* _Your instructions_
Could you filter the data below down to the lines that hold the word "properties"?

---- Provided material

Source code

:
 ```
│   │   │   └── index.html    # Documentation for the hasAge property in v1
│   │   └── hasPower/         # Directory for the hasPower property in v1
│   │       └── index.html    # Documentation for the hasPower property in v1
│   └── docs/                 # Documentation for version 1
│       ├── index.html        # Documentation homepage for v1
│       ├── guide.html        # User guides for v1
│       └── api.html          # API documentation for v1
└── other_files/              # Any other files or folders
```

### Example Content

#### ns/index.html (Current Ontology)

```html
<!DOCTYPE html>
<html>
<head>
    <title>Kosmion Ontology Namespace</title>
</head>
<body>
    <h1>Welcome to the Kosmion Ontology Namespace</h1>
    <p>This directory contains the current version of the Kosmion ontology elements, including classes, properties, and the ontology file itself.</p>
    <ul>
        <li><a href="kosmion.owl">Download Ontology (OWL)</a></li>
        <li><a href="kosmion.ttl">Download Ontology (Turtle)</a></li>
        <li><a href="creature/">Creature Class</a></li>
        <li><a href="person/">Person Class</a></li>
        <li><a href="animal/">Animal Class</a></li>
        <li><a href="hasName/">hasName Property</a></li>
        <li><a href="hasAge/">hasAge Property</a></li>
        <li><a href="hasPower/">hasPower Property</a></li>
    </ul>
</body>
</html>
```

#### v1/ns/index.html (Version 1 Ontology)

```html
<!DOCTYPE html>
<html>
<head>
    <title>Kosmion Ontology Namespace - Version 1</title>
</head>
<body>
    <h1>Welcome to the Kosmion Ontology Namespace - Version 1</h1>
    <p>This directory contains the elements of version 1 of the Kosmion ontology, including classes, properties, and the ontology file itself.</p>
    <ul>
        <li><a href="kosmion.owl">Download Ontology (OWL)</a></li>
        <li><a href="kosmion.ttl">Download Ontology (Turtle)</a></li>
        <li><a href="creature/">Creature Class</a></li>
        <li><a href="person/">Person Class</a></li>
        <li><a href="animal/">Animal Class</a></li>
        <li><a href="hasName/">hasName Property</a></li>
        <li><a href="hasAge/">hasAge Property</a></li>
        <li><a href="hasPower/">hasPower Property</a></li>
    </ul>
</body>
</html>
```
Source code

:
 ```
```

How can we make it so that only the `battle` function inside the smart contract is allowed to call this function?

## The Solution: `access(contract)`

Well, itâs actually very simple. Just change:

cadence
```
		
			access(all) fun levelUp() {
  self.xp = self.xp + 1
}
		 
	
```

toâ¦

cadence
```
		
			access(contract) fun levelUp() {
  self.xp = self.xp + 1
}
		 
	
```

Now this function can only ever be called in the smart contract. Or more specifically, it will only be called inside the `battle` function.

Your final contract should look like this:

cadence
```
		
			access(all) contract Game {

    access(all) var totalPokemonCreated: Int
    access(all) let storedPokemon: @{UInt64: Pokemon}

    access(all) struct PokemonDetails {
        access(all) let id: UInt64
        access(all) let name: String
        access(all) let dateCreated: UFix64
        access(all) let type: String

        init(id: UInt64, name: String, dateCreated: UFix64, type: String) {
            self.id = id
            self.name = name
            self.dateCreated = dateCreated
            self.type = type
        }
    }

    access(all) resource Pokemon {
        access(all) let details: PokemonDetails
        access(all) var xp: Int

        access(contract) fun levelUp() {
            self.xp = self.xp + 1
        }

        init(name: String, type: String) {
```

--------

* _Response_
    <p>This directory contains the current version of the Kosmion ontology elements, including classes, properties, and the ontology file itself.</p>
    <p>This directory contains the elements of version 1 of the Kosmion ontology, including classes, properties, and the ontology file itself.</p>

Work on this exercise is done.